ABOUT THIS TASK -> The entries below contain a stretch that opens with the line containing "middle tip: (83, 121)" and closes with the line containing "pinky mcp: (919, 948)"; set down that stretch exactly, both ends included, and nothing else.

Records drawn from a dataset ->

________________________

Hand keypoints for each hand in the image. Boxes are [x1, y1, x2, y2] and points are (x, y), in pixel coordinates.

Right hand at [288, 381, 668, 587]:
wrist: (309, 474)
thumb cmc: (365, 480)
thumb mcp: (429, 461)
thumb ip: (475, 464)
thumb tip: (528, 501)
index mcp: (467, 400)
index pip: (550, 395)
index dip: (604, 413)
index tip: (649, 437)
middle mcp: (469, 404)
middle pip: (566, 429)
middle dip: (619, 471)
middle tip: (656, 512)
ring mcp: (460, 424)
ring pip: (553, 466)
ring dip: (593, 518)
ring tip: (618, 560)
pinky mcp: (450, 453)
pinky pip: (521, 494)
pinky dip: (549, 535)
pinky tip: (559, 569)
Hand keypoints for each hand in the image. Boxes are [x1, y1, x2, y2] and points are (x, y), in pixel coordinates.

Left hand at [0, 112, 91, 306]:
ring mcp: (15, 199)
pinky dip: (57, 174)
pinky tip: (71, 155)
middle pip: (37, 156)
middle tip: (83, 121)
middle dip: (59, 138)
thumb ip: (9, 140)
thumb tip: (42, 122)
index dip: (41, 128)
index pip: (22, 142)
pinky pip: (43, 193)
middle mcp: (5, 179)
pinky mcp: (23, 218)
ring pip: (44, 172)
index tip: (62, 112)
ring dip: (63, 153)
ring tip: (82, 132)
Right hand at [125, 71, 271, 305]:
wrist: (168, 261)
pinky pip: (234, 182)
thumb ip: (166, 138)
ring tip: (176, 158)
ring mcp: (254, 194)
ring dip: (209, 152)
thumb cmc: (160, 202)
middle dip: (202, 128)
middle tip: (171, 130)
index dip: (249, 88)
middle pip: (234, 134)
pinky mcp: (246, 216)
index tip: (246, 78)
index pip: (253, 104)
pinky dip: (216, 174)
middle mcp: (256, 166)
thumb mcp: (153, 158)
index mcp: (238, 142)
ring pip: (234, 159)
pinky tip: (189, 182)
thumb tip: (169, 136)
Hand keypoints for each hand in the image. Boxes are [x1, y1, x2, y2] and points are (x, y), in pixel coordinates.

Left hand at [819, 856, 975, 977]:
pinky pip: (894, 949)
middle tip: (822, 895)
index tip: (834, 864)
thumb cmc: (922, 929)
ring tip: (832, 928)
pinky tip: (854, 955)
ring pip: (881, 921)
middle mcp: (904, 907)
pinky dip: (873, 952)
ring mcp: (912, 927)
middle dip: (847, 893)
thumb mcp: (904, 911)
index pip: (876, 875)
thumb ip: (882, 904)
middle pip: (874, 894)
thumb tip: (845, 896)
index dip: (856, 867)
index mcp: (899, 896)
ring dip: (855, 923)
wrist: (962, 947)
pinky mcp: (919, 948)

________________________

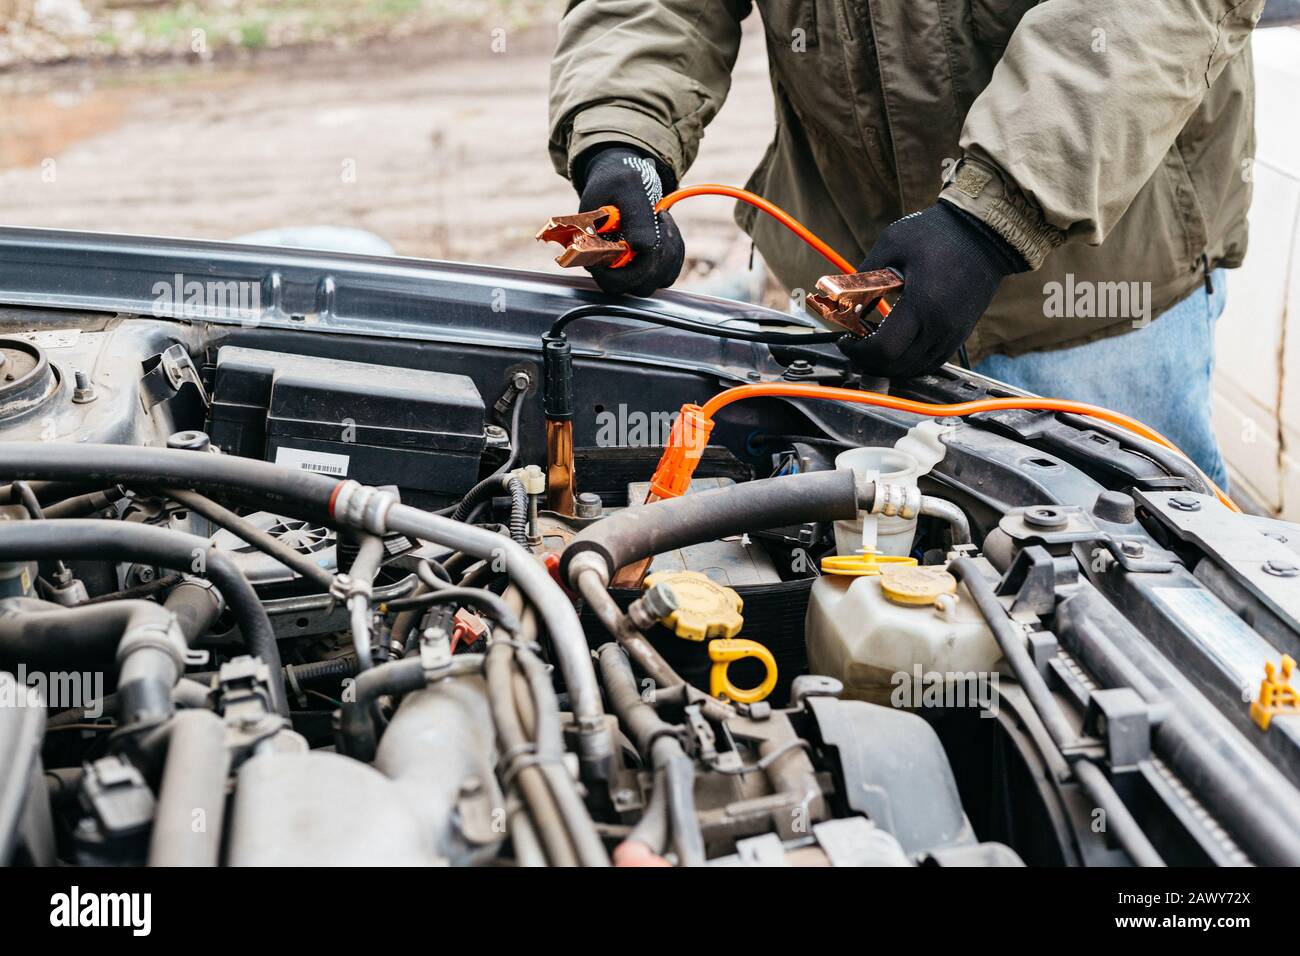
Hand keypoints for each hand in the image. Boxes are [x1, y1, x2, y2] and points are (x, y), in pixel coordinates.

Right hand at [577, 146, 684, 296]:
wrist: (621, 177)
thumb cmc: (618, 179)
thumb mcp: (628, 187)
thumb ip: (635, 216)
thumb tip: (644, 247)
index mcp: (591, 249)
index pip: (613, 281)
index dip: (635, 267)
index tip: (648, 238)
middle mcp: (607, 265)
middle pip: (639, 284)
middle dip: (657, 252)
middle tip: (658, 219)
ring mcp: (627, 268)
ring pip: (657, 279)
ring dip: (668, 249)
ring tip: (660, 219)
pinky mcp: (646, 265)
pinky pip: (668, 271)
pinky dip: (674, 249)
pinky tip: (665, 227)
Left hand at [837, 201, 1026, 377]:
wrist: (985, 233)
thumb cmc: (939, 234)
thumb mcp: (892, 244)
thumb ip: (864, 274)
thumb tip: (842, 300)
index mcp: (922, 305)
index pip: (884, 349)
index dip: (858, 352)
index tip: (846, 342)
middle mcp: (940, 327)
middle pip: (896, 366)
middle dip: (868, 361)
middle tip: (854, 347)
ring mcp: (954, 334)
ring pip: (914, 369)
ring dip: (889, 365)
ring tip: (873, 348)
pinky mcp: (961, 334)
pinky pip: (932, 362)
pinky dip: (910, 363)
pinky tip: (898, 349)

________________________

THE COMPLETED TASK ->
middle tip: (83, 121)
middle dip: (59, 138)
thumb ip: (9, 140)
thumb tip: (42, 122)
index dip: (41, 128)
index pip: (22, 142)
pinky pip: (43, 193)
middle mcp: (5, 179)
pinky mcp: (23, 218)
ring pip: (44, 172)
index tip: (62, 112)
ring dip: (63, 153)
ring tip: (82, 132)
Right hand at [125, 71, 271, 305]:
wrist: (168, 261)
pinky pip: (234, 182)
thumb ip: (166, 138)
ring tip: (176, 158)
ring mcp: (254, 194)
ring dip: (209, 152)
thumb cmc: (160, 202)
middle dip: (202, 128)
middle tip: (171, 130)
index dip: (249, 88)
middle pip: (234, 134)
pinky mcp: (246, 216)
index tip: (246, 78)
index pip: (253, 104)
pinky dip: (216, 174)
middle mcp: (256, 166)
thumb mcp: (153, 158)
index mcp: (238, 142)
ring pip: (234, 159)
pinky tip: (189, 182)
thumb tip: (169, 136)
Hand keypoints for each hand in the image. Boxes are [x1, y1, x2, y2] and points are (x, y), in pixel coordinates.

Left hand at [819, 856, 975, 977]:
pinky pip: (894, 949)
middle tip: (822, 895)
index tip: (834, 864)
thumb cmc: (922, 929)
ring tip: (832, 928)
pinky tip: (854, 955)
ring pip: (881, 921)
middle mcp: (904, 907)
pinky dip: (873, 952)
ring mcp: (912, 927)
middle dip: (847, 893)
thumb mcp: (904, 911)
index pip: (876, 875)
thumb ip: (882, 904)
middle pip: (874, 894)
thumb tip: (845, 896)
index dip: (856, 867)
index mcp: (899, 896)
ring dip: (855, 923)
wrist: (962, 947)
pinky mcp: (919, 948)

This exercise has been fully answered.